• [Textauszug]
■ ■ ■ ■ ■
Mit der Abgrenzung zum „Realen Sozialismus“ (meist mit dem Stalinismus gleichgesetzt) und Faschismus erfuhr die bürgerliche Herrschaftsform nach dem 2. Weltkrieg die ideologische Aufbereitung als „einzig richtige Staatsform“ (Wikipedia) und als Wert schlechthin. Kriege, die von den westlichen imperialistischen Mächten aus wirtschaftlichen und militärstrategischen Gründen geführt werden, bekommen ihre höheren Weihen als Verteidigung von „freedom and democracy“. Die Demokratie gilt als prinzipiell „gut“ – als „böse“ und „gefährlich“ gelten hingegen Menschen und Nationen, die sich nicht umstandslos zu dieser „Wertegemeinschaft“ bekennen.
Auch Kritiker dieses politökonomischen Systems neigen dazu, die Demokratie als ideales Mitbestimmungsmodell zu erachten, so als ob staatliche Gewalt und Kapitalismus nichts damit zu tun hätten. Sie warnen vor Angriffen auf die Demokratie oder klagen, dass es in der Gesellschaft viel zu wenig „demokratisch“ zugehe. Sie sehen die Demokratie als politisches Verfahren an, Interessensausgleiche herbeizuführen und verlieren den Grund für Interessensgegensätze dabei nur allzu oft aus den Augen.
■ ■ ■ ■ ■
• [Arbeitsauftrag 1]
Beantworte anhand des Textauszugs über die Demokratie:
(a) Wovon grenzte man die bürgerliche Herrschaftsform nach dem 2. Weltkrieg ab?
(b) Als Verteidigung wovon erhalten Kriege der westlichen imperialistischen Mächte ihre höheren Weihen?
(c) Wovor warnen die Kritiker dieses politökonomischen Systems?
• [Arbeitsauftrag 2]
Zitiere aus dem Textauszug über die Demokratie wörtlich den Abschnitt, der mit den Worten „Auch Kritiker dieses“ beginnt und mit „aus den Augen.“ schließt.
■ ■ ■ ■ ■
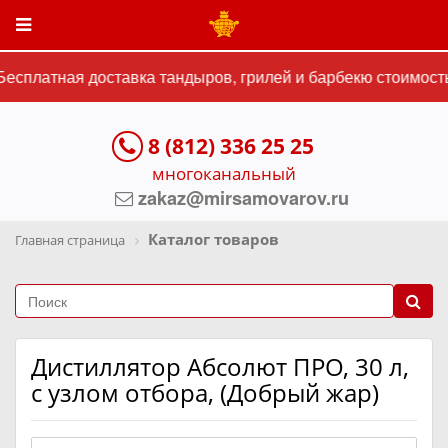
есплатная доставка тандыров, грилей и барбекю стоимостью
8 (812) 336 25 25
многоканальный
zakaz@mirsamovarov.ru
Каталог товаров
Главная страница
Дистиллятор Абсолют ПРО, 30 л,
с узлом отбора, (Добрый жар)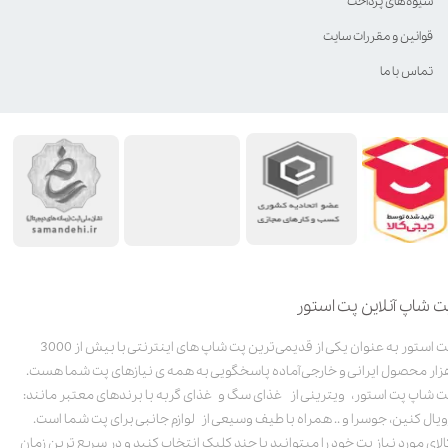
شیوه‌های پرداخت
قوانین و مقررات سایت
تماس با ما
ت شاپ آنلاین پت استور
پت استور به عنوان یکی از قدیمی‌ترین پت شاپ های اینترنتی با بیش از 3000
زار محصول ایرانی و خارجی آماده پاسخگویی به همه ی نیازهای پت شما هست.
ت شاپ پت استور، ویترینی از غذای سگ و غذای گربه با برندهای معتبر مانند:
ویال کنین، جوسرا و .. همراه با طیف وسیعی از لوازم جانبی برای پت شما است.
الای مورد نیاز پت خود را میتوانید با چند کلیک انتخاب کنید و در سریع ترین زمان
■ ■ ■ ■ ■
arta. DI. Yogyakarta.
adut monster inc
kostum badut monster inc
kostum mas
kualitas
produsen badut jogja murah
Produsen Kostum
■ ■ ■ ■ ■
• [Ergebnis 1]
(a) Vom „Realen Sozialismus“ (meist mit dem Stalinismus gleichgesetzt) und vom Faschismus.
(b) Von „freedom and democracy“.
(c) Vor Angriffen auf die Demokratie.

• [Ergebnis 2]
Auch Kritiker dieses politökonomischen Systems neigen dazu, die Demokratie als ideales Mitbestimmungsmodell zu erachten, so als ob staatliche Gewalt und Kapitalismus nichts damit zu tun hätten. Sie warnen vor Angriffen auf die Demokratie oder klagen, dass es in der Gesellschaft viel zu wenig „demokratisch“ zugehe. Sie sehen die Demokratie als politisches Verfahren an, Interessensausgleiche herbeizuführen und verlieren den Grund für Interessensgegensätze dabei nur allzu oft aus den Augen.